"downwarde and upwarde"
A quick post in my brief escape from a country village surrounded by heeland coos, called, I believe, Hobbiton. This is the fruit of my research in Gerard's herbal. In the midst of a discussion of the medicinal uses of, I believe, water docks, Gerard stops to defend himself as a mere "country scholler," and not a member of the college of physicians at London; "although there be manie wants and defects in me" -- something always worth keeping in mind -- "yet," he hopes, "may my long experience by chaunce happen vpon some one thing or other that may do the learned good." As an example of this kind of random scholarship (of which me finding this story is another example), he tells the story of his friend, "one Iohn Bennet" from Maidstone in Kent, "a man as slenderly learned as my selfe, which he practiced vpon a butchers boie of the same towne, as himselfe reported vnto me; his practice was this: being desired to cure the foresaid ladde of an ague, which did greeuously vexe him, he promised him a medicine, & for want of one for the present (for a shift, as himselfe confessed vnto me) he tooke out of his garden three of fower leaues of this plant of Rubarbe, which my selfe had among other simples giuen him, which he stamped and strained with a draught of ale, and gaue it the ladde in the morning to drinke: it wrought extremely downwarde and vpwarde within one hower after, and neuer ceassed vntill night. In the ende the strength of the boie ouercame the force of the physicke, it gaue ouer working, and the ladde lost his ague; since which time (as he saith) hehat cured with the same medicine many of the like maladie, hauing euer greate regarde vnto the quantitie, which was the cause of the violent working in the first case." Slenderly learned indeed. Ah, physic. A way to make you so miserable that you're happy just to be sick again, when it gives over working. |
At 7/12/2007 01:03:00 PM, Simplicius wrote…

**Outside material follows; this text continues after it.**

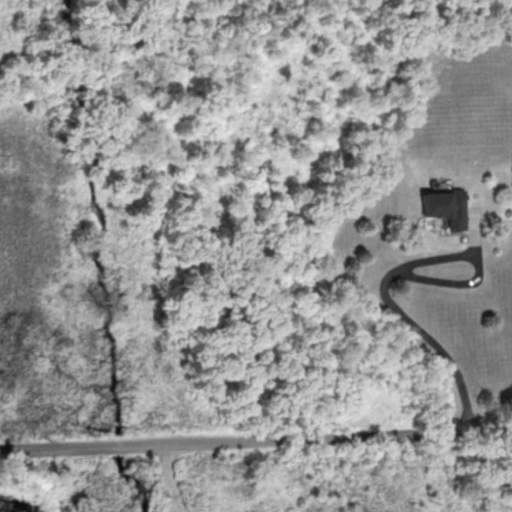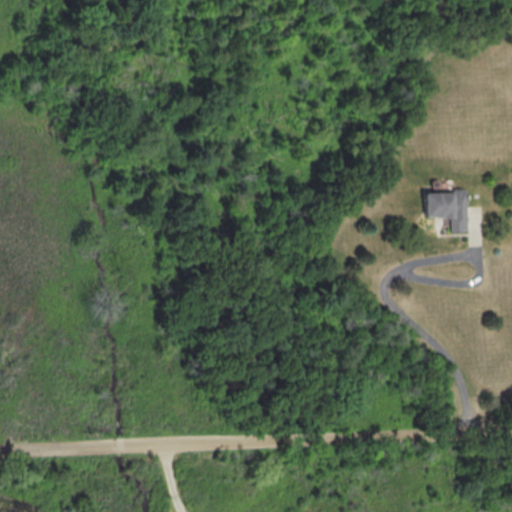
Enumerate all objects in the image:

"it wrought extremely downwarde and vpwarde within one hower after, and neuer ceassed vntill night.
Is he saying here what I think he's saying?
Jeff Foxworthy has a bit on this predicament. It's about as funny as you'd think it'd be: slenderly.
(P.S. I think Jeff Foxworthy can be kind of funny; it's the type of humor I hear from my relatives, so I have a soft spot for him. This however was not his strongest moment of comedy.)